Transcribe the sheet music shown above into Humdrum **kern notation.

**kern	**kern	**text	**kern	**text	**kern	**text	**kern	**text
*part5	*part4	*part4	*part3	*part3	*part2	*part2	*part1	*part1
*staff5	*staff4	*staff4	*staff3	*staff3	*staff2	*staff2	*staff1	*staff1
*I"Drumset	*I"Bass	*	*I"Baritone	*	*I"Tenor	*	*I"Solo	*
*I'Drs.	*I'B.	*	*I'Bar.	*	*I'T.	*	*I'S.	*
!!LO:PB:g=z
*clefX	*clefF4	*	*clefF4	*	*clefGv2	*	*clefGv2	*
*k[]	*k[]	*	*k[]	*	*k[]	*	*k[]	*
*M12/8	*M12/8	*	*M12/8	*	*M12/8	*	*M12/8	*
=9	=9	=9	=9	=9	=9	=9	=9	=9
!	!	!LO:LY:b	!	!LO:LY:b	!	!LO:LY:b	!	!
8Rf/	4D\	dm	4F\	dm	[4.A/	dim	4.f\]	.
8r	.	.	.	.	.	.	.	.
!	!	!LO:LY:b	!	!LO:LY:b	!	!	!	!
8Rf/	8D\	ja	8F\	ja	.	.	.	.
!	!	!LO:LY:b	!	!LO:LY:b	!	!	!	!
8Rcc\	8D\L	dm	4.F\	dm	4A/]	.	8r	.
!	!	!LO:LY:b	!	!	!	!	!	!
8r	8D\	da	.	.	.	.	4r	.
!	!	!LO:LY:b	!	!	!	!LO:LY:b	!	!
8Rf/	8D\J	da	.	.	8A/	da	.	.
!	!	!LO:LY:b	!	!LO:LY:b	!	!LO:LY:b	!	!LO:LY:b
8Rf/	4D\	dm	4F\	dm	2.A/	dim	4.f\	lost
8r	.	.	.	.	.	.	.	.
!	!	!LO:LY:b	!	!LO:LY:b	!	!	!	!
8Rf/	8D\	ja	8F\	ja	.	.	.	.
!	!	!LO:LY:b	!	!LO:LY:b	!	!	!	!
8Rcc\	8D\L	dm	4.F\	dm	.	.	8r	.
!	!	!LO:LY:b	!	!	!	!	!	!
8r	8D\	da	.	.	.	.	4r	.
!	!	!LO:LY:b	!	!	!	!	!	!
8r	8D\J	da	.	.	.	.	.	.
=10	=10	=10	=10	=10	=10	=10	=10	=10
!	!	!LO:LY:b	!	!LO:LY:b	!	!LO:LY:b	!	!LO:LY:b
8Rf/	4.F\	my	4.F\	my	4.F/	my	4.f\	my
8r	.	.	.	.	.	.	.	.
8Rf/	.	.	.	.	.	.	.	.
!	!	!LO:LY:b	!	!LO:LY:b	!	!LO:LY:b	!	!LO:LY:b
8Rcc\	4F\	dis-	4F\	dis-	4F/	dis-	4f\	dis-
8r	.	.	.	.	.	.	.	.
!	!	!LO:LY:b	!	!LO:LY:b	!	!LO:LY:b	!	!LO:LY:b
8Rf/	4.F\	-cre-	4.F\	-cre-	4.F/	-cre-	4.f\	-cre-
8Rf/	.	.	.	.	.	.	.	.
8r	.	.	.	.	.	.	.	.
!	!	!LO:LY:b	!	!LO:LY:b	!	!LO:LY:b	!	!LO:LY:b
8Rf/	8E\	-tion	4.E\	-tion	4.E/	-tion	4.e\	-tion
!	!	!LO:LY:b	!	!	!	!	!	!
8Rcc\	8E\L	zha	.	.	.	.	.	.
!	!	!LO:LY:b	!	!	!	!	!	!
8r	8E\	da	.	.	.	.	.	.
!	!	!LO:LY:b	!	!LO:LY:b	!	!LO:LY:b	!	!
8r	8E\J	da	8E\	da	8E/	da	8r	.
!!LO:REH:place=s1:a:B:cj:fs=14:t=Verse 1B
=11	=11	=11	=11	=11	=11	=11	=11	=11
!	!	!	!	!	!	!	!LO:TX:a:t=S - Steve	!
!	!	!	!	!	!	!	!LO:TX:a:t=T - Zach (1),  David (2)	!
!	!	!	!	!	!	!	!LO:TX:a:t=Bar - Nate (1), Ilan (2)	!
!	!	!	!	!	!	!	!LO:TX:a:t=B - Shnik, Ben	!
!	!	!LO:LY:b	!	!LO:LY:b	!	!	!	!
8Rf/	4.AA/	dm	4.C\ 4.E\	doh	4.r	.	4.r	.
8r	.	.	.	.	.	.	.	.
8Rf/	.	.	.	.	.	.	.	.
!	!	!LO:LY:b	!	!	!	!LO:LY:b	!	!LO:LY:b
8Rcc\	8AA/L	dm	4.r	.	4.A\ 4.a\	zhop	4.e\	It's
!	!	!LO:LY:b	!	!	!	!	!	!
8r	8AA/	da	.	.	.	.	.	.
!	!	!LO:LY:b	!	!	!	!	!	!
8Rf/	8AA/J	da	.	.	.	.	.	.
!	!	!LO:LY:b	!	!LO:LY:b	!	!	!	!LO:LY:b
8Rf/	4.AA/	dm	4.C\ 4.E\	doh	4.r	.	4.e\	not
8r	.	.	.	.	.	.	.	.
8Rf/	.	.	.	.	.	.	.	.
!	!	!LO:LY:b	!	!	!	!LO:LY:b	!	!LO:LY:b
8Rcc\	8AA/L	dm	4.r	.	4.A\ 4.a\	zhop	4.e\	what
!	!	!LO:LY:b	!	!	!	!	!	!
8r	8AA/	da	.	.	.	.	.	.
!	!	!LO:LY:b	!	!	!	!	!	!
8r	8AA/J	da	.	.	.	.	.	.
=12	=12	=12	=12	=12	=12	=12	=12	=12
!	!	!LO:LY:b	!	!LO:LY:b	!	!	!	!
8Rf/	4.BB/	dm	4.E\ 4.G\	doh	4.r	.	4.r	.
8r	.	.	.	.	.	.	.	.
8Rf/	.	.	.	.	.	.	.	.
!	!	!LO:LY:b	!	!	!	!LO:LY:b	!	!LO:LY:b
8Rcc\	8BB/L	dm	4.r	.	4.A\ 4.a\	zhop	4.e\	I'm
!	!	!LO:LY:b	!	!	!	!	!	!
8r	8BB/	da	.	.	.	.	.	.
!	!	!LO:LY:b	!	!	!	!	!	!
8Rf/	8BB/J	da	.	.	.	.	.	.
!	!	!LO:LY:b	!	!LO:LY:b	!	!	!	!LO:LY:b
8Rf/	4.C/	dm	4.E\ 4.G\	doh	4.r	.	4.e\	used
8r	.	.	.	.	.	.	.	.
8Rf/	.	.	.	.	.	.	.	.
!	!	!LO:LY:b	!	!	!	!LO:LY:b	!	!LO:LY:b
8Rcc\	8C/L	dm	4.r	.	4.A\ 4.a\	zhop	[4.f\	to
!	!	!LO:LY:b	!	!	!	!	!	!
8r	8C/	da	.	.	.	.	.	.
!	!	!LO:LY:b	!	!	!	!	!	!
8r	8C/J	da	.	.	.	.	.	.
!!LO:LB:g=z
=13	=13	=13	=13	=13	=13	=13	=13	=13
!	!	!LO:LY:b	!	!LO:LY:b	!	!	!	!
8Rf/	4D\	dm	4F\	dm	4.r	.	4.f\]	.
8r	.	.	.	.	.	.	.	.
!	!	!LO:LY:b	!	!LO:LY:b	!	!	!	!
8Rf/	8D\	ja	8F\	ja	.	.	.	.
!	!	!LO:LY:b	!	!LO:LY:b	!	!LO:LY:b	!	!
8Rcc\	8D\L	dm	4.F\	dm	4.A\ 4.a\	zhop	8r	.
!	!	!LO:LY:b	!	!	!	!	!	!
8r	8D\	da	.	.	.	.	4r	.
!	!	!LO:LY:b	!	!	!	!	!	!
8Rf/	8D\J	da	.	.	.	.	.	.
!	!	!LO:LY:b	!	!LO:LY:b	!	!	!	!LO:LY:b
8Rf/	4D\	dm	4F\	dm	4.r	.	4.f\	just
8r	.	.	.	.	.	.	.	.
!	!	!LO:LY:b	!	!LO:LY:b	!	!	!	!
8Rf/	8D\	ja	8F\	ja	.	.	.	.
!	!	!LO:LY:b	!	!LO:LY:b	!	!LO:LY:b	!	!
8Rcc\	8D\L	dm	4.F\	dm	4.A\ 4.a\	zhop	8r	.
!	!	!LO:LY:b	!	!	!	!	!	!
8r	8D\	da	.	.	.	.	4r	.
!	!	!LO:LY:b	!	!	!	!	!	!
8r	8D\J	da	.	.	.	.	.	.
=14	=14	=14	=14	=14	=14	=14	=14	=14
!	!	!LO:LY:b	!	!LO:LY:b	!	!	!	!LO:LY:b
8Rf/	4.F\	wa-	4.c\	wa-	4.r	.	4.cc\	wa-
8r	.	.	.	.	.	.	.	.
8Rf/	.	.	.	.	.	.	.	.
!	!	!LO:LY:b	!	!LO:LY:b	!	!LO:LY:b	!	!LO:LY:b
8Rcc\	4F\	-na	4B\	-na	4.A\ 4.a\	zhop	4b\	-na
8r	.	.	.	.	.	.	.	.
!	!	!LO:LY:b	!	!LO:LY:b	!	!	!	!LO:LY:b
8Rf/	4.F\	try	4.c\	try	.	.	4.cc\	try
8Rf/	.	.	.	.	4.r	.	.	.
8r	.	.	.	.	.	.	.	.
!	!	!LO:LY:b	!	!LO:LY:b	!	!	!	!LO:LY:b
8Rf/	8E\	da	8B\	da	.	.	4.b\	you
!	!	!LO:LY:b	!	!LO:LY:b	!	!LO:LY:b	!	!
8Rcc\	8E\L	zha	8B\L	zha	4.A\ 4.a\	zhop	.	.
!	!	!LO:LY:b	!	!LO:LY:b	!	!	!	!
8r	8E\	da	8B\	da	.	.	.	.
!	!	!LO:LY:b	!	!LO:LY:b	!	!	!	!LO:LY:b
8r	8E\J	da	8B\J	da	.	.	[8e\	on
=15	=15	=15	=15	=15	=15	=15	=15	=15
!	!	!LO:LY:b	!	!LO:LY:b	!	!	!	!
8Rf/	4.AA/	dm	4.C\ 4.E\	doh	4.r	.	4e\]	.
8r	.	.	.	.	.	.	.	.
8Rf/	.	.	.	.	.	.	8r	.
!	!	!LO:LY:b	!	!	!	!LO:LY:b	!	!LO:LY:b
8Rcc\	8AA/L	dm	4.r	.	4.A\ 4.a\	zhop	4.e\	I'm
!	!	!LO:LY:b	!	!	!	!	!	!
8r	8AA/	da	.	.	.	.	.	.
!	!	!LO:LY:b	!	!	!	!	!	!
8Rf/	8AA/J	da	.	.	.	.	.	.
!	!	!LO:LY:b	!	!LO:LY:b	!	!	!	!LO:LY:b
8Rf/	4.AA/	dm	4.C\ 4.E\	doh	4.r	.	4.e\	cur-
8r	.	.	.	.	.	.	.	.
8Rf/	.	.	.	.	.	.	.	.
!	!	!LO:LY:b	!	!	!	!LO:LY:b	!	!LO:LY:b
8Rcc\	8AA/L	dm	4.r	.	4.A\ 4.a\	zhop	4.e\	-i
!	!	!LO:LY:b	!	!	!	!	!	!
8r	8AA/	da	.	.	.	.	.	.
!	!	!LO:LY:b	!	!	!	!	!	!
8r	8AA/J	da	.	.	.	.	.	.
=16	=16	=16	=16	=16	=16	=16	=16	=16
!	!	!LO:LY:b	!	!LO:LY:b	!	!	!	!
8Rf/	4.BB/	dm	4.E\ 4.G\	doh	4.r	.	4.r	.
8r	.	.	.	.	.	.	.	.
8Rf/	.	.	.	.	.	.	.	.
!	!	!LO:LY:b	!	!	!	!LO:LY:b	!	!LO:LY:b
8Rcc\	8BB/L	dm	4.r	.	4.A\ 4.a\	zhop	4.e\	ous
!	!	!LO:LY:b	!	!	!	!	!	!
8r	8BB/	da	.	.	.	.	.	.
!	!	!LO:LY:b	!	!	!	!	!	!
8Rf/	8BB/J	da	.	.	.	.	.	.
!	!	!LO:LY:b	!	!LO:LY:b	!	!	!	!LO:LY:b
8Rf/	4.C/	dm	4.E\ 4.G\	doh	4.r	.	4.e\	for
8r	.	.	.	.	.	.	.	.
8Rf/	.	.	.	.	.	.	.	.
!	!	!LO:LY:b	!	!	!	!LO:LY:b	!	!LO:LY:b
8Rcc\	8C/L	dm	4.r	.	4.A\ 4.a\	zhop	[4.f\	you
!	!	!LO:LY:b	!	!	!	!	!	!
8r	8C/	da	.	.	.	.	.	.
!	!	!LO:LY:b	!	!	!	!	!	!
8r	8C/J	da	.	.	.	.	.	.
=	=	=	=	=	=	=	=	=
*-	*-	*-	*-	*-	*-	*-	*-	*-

WHAT THE TASK REQUIRES:
How many lines in the items above contain the string "kern"? Give only the number.

SOLUTION BELOW:
2